Each week, Tyler Kline journeys into new territory and demystifies the music of living composers on Modern Notebook. Listen for a wide variety of exciting music that engages and inspires, along with the stories behind each piece and the latest releases from today’s contemporary classical artists. Discover what’s in store on Modern Notebook, every Sunday night from 8 to 10 on Classical WSMR.
  • On the final episode of Modern Notebook with Tyler Kline: Hideaki Aomori’s Split stretches the bass clarinet to its limits, exploring the full breadth of its sound world. This hour also features Baljinder Sekhon’s Drifting Seeds for cello and harp, along with music by Anna Mieke, Vivian Fung, and more.Then: chamber music by Jessica Ackerley called Spark Surge — one of the highlights of the final hour. You’ll also hear Fumiko Miyachi’s piano duo Up, Down, Top, Bottom, Strange Charm, alongside music by Shirish Korde, Oliver Knussen, and others.
  • Photo: Composer Aart Strootman
    Photo courtesy of the composer's website.
    On the next Modern Notebook with Tyler Kline: Aart Strootman’s Descend is a gentle tide of sound — slow, glassy, and immersive. Strings drift in silvery layers, surfacing and folding back on themselves in waves that feel tactile and luminous. There’s a quiet, rhythmic shimmer beneath it all, like a faraway rattle rolling in with the current.Then: How do we hold on, even as everything changes? That question lies beneath The Impermanence of Things by Michael Zev Gordon. Across thirteen brief movements, the piece slips between motion and stillness, with fleeting echoes of Couperin, Debussy, and Mahler surfacing like memories.

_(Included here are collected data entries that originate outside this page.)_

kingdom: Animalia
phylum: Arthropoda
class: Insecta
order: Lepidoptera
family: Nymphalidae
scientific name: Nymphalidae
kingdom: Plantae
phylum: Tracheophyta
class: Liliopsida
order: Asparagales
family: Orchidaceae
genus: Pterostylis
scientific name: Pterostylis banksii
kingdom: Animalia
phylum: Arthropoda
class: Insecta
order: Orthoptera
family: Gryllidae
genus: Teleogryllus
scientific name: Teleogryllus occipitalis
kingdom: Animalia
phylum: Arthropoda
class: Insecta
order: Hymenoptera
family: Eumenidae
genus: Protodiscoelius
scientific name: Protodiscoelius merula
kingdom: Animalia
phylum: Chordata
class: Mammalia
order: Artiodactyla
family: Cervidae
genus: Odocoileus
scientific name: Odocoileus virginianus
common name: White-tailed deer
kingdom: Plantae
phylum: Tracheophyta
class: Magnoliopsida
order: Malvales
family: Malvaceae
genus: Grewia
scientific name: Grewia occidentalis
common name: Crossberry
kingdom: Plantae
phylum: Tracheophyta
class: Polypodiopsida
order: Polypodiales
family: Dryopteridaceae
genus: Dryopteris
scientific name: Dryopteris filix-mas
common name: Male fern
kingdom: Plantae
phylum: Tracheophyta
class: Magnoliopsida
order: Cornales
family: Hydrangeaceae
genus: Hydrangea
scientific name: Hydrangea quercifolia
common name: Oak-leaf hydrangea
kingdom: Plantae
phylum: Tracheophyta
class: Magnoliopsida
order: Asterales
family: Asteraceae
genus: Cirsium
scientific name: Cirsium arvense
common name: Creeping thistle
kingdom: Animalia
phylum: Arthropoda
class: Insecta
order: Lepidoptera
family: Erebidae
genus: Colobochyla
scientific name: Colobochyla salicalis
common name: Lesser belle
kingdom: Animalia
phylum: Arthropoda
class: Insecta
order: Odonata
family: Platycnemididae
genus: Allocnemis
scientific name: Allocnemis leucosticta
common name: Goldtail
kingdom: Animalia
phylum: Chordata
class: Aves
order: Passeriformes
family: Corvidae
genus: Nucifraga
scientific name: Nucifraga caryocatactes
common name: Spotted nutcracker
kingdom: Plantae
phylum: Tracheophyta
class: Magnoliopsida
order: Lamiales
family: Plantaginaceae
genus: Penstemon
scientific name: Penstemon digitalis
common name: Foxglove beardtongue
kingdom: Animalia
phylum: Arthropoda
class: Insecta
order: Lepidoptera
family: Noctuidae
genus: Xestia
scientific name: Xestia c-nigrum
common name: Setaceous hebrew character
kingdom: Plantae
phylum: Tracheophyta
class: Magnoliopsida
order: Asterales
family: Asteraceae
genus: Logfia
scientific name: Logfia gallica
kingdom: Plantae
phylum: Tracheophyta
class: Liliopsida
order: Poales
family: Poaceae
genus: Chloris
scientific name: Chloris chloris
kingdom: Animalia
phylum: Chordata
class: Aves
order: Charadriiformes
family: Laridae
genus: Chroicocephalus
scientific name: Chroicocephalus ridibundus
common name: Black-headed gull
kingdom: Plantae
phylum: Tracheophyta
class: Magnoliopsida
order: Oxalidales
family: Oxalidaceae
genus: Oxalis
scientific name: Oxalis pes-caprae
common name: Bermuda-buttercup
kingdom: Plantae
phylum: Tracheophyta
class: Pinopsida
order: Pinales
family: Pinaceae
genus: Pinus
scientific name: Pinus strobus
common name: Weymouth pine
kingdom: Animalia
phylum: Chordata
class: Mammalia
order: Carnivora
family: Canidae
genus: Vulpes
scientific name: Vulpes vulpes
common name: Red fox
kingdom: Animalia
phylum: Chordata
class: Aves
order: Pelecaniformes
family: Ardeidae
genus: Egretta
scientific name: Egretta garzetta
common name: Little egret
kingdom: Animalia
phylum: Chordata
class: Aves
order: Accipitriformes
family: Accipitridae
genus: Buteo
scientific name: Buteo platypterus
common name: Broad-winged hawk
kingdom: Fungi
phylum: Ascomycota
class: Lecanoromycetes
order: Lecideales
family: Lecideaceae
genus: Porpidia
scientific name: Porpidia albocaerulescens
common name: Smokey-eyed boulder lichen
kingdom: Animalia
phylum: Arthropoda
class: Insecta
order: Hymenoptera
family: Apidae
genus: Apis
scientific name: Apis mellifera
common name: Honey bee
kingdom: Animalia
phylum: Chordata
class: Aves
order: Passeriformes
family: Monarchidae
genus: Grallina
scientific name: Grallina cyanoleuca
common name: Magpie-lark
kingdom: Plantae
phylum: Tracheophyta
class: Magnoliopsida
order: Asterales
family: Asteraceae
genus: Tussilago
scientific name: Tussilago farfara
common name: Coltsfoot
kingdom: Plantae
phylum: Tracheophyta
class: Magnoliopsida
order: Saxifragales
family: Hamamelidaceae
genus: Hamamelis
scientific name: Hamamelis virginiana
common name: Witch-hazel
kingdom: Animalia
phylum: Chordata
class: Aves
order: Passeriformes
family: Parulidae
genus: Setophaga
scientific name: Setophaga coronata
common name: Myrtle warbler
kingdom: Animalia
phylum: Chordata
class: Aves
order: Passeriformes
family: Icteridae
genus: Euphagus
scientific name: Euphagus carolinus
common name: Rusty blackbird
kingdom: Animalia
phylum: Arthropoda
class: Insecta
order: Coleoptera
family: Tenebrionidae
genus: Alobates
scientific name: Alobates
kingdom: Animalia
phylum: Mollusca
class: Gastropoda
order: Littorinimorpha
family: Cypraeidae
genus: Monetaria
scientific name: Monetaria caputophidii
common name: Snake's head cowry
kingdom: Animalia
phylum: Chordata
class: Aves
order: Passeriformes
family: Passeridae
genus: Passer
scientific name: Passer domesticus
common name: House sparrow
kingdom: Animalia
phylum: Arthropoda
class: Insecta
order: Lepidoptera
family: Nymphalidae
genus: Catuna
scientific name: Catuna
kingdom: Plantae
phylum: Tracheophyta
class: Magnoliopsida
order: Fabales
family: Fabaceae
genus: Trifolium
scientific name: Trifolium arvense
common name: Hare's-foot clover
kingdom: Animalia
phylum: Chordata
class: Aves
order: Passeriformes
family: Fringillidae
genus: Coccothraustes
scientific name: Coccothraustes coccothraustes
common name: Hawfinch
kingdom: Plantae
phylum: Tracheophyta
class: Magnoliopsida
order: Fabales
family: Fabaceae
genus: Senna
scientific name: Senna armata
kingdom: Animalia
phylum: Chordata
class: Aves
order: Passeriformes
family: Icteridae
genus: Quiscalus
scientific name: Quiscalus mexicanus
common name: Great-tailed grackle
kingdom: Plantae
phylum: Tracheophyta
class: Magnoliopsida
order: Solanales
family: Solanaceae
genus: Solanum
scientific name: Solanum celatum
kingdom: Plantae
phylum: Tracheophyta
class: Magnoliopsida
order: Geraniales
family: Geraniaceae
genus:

  • On the next Modern Notebook with Tyler Kline: Composer Daniel Thomas Davis calls What if We’re Beautiful an experiment in musical gift-craft — a set of movements stitched together like handmade sonic objects. With its boisterous charm and delicate sincerity, the piece includes a hurdy-gurdy tune that’s as playfully heartfelt as the friendships it honors.Then: Lila Meretzky’s For Linda Catlin Smith is a quartet written in tribute to one of her key influences. Smith’s music often lives in the realm of ambiguity — subtle, spacious, and shaped by her love of painting and literature — and Meretzky’s piece seems to breathe in that same quiet way.
  • On the next Modern Notebook with Tyler Kline: Drawing from the Korean folk song Jeongsun Arirang, Hyunjoo Byon’s Arari unfolds in five variations — blending traditional modes and modern textures. With oboe and piano weaving between tonalities, the piece becomes a quiet dialogue between Eastern roots and Western technique.Then: Combining solo viola and percussion might seem unlikely — but Kalevi Aho leans into that contrast in his Moonlight Concerto. Six interconnected movements unfold with shimmering sonorities, ancient ritual influences, and rare percussion instruments like waterphone, Thai gongs, and moon gong.
  • On the next Modern Notebook with Tyler Kline: Memories of friendship linger beneath each short movement in Hugi Gudmundsson’s Coniunctio — moments on park benches, in bars, on quiet walks. Composed for cello, the piece unfolds in brief, focused chapters that reflect intimacy through gesture, space, and shared experience.Then: Luciano Berio once described a utopian dream: to build a bridge between folk traditions and modern music-making. In Folk Songs, that vision takes shape through melodies from eight cultures — reimagined not as museum pieces, but as living, breathing connections to everyday life.
  • On the next Modern Notebook with Tyler Kline: Steven Mackey’s Stumble to Grace traces a journey with the piano: from clumsy beginnings to a confident, contrapuntal fugue. Inspired by his toddler’s early steps, the piece moves through stages of progress and play — a portrait of growth shaped by both joy and challenge.Then: Rhythms passed from father to son form the heart of Murmurs in Time — a rare classical percussion piece by tabla master Zakir Hussain. Rooted in Hindustani tradition but shaped through collaboration, it invites performers to internalize, transform, and return each pattern in a new voice.